** Opening Supplied information block **
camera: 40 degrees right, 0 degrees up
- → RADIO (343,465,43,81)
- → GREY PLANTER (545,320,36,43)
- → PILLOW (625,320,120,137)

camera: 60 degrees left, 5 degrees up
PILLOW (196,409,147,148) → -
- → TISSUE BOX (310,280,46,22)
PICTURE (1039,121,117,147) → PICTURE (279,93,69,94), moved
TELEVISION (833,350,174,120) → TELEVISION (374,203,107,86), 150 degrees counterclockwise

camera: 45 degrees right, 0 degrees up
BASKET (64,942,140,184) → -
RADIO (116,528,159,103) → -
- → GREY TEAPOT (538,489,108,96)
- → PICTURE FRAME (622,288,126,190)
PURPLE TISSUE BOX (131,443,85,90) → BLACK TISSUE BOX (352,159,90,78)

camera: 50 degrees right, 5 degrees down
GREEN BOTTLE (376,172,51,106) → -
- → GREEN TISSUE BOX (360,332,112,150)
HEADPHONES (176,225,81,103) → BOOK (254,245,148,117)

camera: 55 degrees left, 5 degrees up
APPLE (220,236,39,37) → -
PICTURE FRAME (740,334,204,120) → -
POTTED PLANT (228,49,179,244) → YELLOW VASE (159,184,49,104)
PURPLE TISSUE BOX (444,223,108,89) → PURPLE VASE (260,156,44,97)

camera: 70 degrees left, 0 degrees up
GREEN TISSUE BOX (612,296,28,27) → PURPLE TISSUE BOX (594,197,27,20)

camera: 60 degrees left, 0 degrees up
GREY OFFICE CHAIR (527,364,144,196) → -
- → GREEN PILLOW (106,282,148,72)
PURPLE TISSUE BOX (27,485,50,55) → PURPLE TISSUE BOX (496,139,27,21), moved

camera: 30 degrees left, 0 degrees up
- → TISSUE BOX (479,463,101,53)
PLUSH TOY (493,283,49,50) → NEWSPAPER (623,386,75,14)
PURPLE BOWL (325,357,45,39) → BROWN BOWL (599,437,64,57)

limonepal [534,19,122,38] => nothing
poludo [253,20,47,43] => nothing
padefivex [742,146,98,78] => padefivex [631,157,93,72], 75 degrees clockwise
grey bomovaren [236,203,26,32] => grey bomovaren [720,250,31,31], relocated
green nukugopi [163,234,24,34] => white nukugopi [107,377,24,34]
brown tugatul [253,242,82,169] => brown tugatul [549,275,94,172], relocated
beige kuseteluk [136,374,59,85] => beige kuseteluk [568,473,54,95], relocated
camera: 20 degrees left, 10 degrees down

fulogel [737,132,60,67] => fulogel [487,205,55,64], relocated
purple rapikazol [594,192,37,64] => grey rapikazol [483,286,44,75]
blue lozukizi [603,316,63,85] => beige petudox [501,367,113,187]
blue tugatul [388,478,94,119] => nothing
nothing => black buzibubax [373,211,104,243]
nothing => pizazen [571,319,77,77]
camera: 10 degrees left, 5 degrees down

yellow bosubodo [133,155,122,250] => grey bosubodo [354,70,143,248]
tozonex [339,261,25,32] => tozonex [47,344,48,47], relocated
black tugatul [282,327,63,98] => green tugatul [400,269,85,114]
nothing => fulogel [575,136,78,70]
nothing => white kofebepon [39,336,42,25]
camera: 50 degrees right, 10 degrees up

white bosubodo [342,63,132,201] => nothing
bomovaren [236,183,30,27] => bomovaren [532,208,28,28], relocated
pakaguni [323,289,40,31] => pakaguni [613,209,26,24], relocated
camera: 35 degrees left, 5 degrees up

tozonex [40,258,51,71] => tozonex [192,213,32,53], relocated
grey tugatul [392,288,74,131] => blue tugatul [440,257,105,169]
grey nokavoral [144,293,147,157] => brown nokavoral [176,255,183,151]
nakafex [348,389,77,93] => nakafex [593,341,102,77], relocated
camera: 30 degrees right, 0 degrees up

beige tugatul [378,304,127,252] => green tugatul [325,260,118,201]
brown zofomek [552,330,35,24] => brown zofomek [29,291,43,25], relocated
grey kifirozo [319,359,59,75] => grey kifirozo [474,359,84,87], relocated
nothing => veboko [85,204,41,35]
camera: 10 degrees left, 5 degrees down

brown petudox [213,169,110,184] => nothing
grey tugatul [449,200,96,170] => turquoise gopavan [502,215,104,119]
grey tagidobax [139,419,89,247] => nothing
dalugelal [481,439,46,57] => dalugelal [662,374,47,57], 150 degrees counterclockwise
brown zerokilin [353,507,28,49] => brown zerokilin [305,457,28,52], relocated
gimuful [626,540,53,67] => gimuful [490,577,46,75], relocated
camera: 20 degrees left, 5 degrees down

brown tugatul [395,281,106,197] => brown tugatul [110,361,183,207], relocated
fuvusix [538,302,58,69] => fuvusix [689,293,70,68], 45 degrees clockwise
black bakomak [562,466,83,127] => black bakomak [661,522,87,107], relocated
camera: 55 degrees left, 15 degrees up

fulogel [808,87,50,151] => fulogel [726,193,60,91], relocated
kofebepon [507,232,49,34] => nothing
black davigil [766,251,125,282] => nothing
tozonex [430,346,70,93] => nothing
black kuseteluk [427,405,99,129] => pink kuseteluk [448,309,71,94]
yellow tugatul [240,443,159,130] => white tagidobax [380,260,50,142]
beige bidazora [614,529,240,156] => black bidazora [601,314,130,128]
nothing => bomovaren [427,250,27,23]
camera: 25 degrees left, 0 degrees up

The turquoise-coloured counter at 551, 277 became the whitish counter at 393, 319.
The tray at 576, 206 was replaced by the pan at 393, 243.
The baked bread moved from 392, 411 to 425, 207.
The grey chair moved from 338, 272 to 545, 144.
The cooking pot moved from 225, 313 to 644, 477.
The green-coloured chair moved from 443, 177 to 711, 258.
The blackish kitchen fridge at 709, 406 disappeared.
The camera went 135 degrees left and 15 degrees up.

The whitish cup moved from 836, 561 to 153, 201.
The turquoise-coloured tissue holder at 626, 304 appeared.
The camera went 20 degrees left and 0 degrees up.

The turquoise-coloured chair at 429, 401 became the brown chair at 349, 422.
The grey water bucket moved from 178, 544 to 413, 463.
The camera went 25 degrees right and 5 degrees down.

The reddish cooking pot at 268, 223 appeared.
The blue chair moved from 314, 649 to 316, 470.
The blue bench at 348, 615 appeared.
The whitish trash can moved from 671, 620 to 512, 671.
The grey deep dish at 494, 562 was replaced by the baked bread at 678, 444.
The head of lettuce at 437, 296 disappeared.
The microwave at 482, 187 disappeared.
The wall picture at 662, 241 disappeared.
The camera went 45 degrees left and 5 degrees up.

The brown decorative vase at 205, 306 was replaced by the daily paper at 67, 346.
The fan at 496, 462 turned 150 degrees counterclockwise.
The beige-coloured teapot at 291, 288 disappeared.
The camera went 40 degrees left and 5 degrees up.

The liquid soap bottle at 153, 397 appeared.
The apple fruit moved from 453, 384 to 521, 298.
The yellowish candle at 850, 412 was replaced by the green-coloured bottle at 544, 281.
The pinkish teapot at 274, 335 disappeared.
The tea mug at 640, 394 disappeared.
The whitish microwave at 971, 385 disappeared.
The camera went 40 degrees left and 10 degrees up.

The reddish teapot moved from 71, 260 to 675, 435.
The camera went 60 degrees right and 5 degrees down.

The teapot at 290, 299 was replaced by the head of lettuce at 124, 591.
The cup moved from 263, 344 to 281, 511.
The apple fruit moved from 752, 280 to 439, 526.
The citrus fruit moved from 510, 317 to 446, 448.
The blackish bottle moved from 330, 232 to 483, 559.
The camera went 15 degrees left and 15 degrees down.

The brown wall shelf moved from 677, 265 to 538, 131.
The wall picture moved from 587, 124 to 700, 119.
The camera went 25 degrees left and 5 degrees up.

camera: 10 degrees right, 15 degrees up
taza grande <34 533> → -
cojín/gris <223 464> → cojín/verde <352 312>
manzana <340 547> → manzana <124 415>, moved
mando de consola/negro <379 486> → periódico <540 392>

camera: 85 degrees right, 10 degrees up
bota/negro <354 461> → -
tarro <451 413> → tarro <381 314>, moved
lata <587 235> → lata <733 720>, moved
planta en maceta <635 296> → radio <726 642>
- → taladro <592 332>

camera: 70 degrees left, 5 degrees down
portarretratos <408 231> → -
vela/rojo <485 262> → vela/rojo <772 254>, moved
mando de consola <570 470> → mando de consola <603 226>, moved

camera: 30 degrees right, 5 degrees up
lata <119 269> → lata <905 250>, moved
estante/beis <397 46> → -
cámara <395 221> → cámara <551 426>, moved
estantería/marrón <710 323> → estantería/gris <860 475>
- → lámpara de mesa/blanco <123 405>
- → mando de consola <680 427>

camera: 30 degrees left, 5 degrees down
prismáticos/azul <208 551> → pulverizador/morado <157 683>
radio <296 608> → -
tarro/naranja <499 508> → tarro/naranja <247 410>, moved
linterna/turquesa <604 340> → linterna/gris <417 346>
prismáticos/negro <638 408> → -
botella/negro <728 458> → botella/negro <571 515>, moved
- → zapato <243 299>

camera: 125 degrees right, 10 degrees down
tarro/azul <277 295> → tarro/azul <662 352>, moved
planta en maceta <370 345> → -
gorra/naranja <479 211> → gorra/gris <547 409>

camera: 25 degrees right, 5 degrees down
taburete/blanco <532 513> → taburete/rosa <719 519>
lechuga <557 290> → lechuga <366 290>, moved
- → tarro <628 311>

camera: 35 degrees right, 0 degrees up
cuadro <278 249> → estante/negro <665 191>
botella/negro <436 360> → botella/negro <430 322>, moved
** Closing Supplied information block **
### Activity
Give only the lines from the one holding "black davigil [766,251,125,282] => nothing" through the one holding "The blackish kitchen", each restated exactly as it appears above.

### Output for this exercise
black davigil [766,251,125,282] => nothing
tozonex [430,346,70,93] => nothing
black kuseteluk [427,405,99,129] => pink kuseteluk [448,309,71,94]
yellow tugatul [240,443,159,130] => white tagidobax [380,260,50,142]
beige bidazora [614,529,240,156] => black bidazora [601,314,130,128]
nothing => bomovaren [427,250,27,23]
camera: 25 degrees left, 0 degrees up

The turquoise-coloured counter at 551, 277 became the whitish counter at 393, 319.
The tray at 576, 206 was replaced by the pan at 393, 243.
The baked bread moved from 392, 411 to 425, 207.
The grey chair moved from 338, 272 to 545, 144.
The cooking pot moved from 225, 313 to 644, 477.
The green-coloured chair moved from 443, 177 to 711, 258.
The blackish kitchen fridge at 709, 406 disappeared.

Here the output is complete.